**** SUPPLIED RECORDS
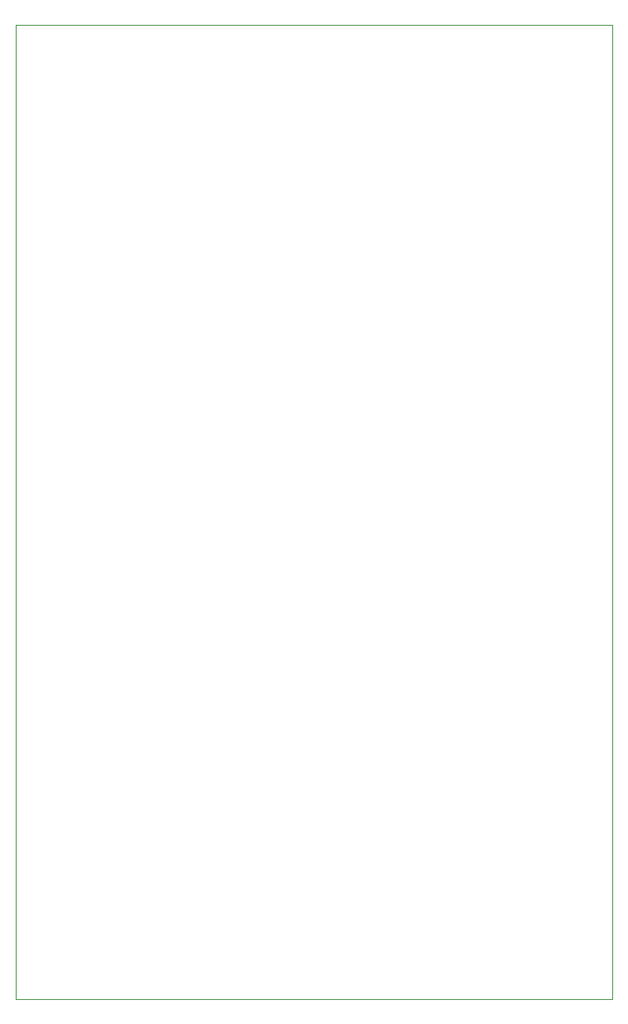
<source format=gbr>
G04 #@! TF.GenerationSoftware,KiCad,Pcbnew,(6.0.7)*
G04 #@! TF.CreationDate,2022-09-25T23:52:59-04:00*
G04 #@! TF.ProjectId,Input_Adapter,496e7075-745f-4416-9461-707465722e6b,v4*
G04 #@! TF.SameCoordinates,Original*
G04 #@! TF.FileFunction,Paste,Bot*
G04 #@! TF.FilePolarity,Positive*
%FSLAX46Y46*%
G04 Gerber Fmt 4.6, Leading zero omitted, Abs format (unit mm)*
G04 Created by KiCad (PCBNEW (6.0.7)) date 2022-09-25 23:52:59*
%MOMM*%
%LPD*%
G01*
G04 APERTURE LIST*
G04 #@! TA.AperFunction,Profile*
%ADD10C,0.100000*%
G04 #@! TD*
G04 APERTURE END LIST*
D10*
X99000000Y-132000000D02*
X99000000Y-32500000D01*
X160000000Y-32500000D02*
X160000000Y-132000000D01*
X99000000Y-32500000D02*
X160000000Y-32500000D01*
X160000000Y-132000000D02*
X99000000Y-132000000D01*
M02*

</source>
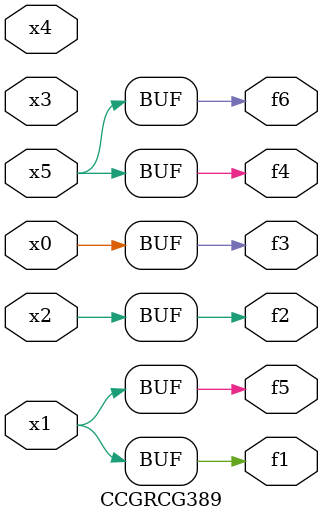
<source format=v>
module CCGRCG389(
	input x0, x1, x2, x3, x4, x5,
	output f1, f2, f3, f4, f5, f6
);
	assign f1 = x1;
	assign f2 = x2;
	assign f3 = x0;
	assign f4 = x5;
	assign f5 = x1;
	assign f6 = x5;
endmodule

</source>
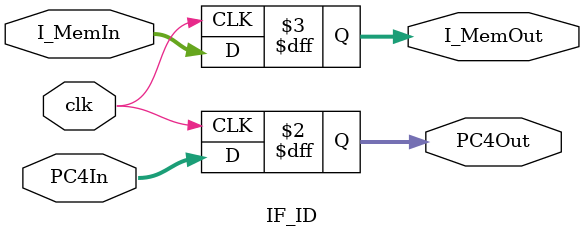
<source format=v>
`timescale 1ns / 1ps

module IF_ID (clk, PC4In, I_MemIn, PC4Out, I_MemOut);

input clk;
input [31:0] PC4In;
input [31:0] I_MemIn;
output reg [31:0] PC4Out;
output reg [31:0] I_MemOut;

always@(posedge clk) begin
	PC4Out = PC4In;
	I_MemOut = I_MemIn;
end

endmodule
</source>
********
• _WHAT THE TASK REQUIRES_: Every word of the data should be reproduced exactly; please omit any pictures.

• _WRITTEN RESPONSE_:
<source format=gbr>
G04 #@! TF.GenerationSoftware,KiCad,Pcbnew,(6.0.7)*
G04 #@! TF.CreationDate,2022-09-25T23:52:59-04:00*
G04 #@! TF.ProjectId,Input_Adapter,496e7075-745f-4416-9461-707465722e6b,v4*
G04 #@! TF.SameCoordinates,Original*
G04 #@! TF.FileFunction,Paste,Bot*
G04 #@! TF.FilePolarity,Positive*
%FSLAX46Y46*%
G04 Gerber Fmt 4.6, Leading zero omitted, Abs format (unit mm)*
G04 Created by KiCad (PCBNEW (6.0.7)) date 2022-09-25 23:52:59*
%MOMM*%
%LPD*%
G01*
G04 APERTURE LIST*
G04 #@! TA.AperFunction,Profile*
%ADD10C,0.100000*%
G04 #@! TD*
G04 APERTURE END LIST*
D10*
X99000000Y-132000000D02*
X99000000Y-32500000D01*
X160000000Y-32500000D02*
X160000000Y-132000000D01*
X99000000Y-32500000D02*
X160000000Y-32500000D01*
X160000000Y-132000000D02*
X99000000Y-132000000D01*
M02*

</source>
<source format=v>
module CCGRCG389(
	input x0, x1, x2, x3, x4, x5,
	output f1, f2, f3, f4, f5, f6
);
	assign f1 = x1;
	assign f2 = x2;
	assign f3 = x0;
	assign f4 = x5;
	assign f5 = x1;
	assign f6 = x5;
endmodule

</source>
<source format=v>
`timescale 1ns / 1ps

module IF_ID (clk, PC4In, I_MemIn, PC4Out, I_MemOut);

input clk;
input [31:0] PC4In;
input [31:0] I_MemIn;
output reg [31:0] PC4Out;
output reg [31:0] I_MemOut;

always@(posedge clk) begin
	PC4Out = PC4In;
	I_MemOut = I_MemIn;
end

endmodule
</source>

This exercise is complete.